Cost-Effective ECS Clusters: Dynamic Provisioning to Save Big $$ on AWS

Bhavesh MulevaBhavesh Muleva
12 min read

1. Introduction with Context

In this blog, I'll share an approach that helped one of my clients save a significant costs on AWS. The problem? Their Dev, Staging, and Preprod ECS clusters were running continuously, even though they were only utilized around 30-40% of the time. This led to unnecessary expenses, as these non-production environments often don’t need to be available 24/7 for developers and QA teams.

To address this, we implemented a dynamic provisioner that automatically turns services on and off based on demand. This solution allows ECS services to scale down when not in use, and spin back up when needed, ensuring resources are only consumed when there's actual demand. While this approach is tailored for non-production environments (Dev, Staging, Preprod), it’s a cost-effective solution for cases where continuous uptime isn't necessary. This simple, dynamic provisioner now allows my client to manage their ECS services in a flexible and automated way, saving both time and money.

2. Architecture

3. Prerequisites

To implement this solution, you'll need:

  • An AWS account with permissions to use ECS, Lambda, CloudWatch, and EventBridge.

  • Basic understanding of ECS Fargate, CloudWatch Logs, and AWS Lambda.

  • Familiarity with AWS SDKs (e.g., Boto3 for Python) for service management via APIs.

4. Process With Code Explanation:

4.1 Part 1: Cloudwatch Logs to Trigger Lambda.

The setup begins with an ECS Cluster with multiple services running on Fargate. If you want to setup this you can follow this another blog. Additionally, an AWS Lambda function is integrated with the CloudWatch Log Group of one of the ECS services to enable dynamic provisioning.

Steps:

  1. Navigate to Lambda Dashboard:

    • In the AWS Management Console, go to the Lambda service dashboard.
  2. Create a New Function:

    • Click on Create function and select Author from scratch.

    • Fill in the basic details and click Create function

  3. Wait for Initialization:

    • AWS will take a moment to create the Lambda function, as it’s also setting up an execution role. This role defines what resources the Lambda function can access within AWS.

··········

Given request 1
Can you reproduce the rows below line for line, leaving out the pictures?

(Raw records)
··········

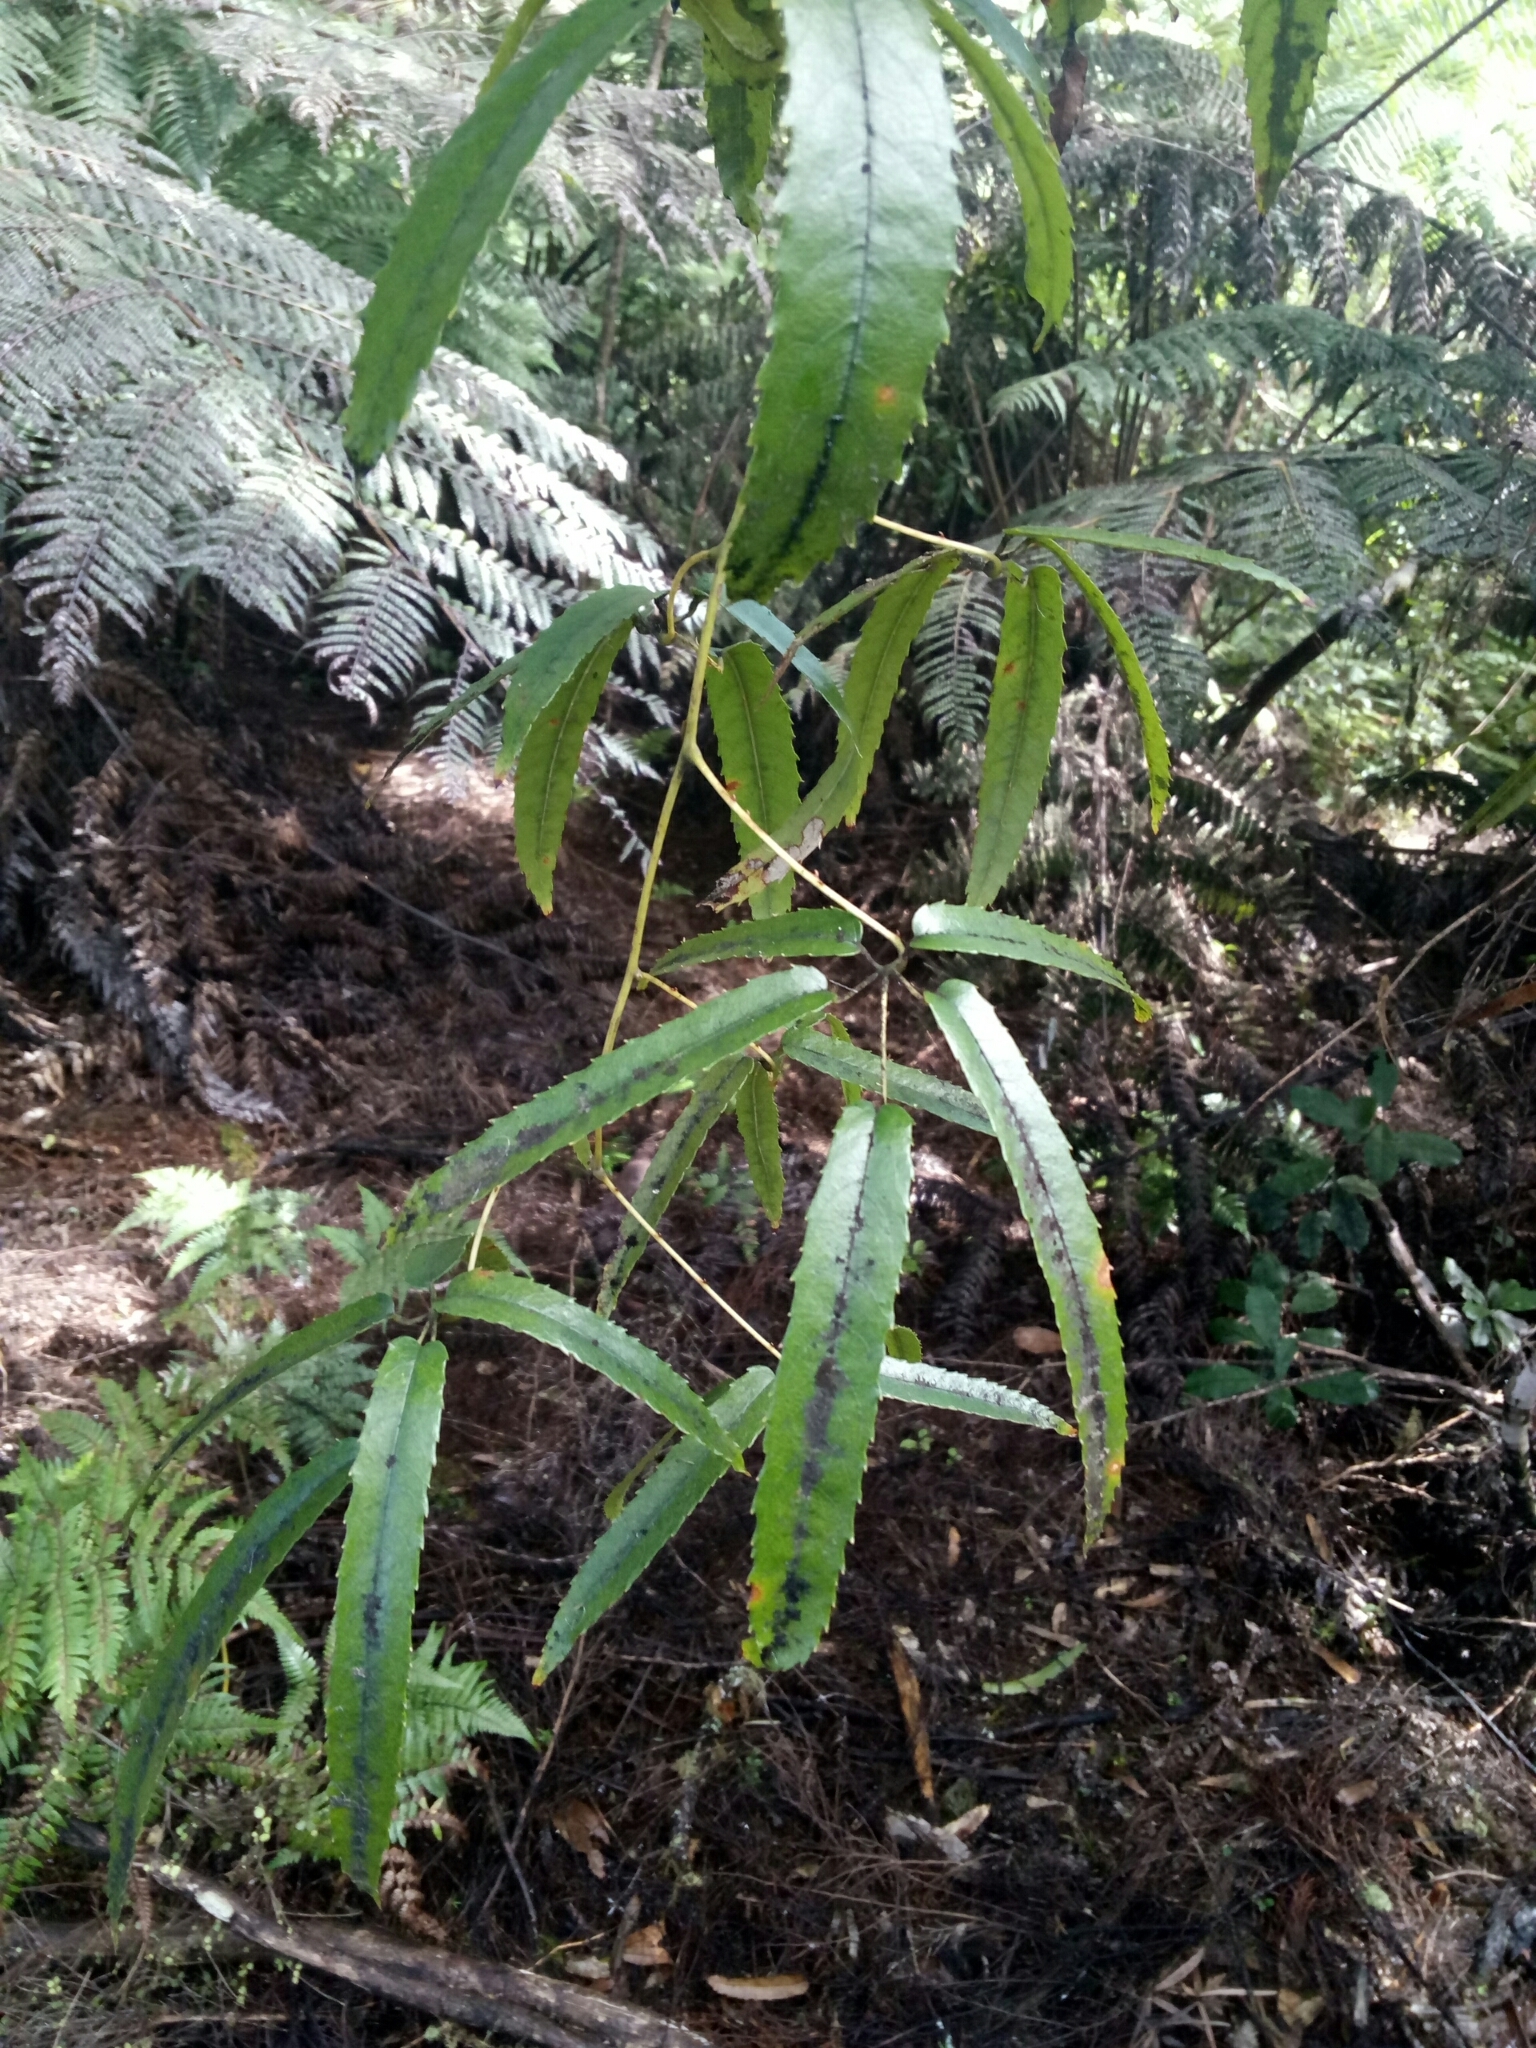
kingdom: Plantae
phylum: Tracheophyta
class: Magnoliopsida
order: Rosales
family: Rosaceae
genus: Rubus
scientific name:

··········

Given request 2
According to the ECS cost-saving blog, for about what share of the time were the client's Dev, Staging, and Preprod clusters actually utilized?

Problem solution 1
kingdom: Plantae
phylum: Tracheophyta
class: Magnoliopsida
order: Rosales
family: Rosaceae
genus: Rubus
scientific name:

Problem solution 2
Around 30-40% of the time.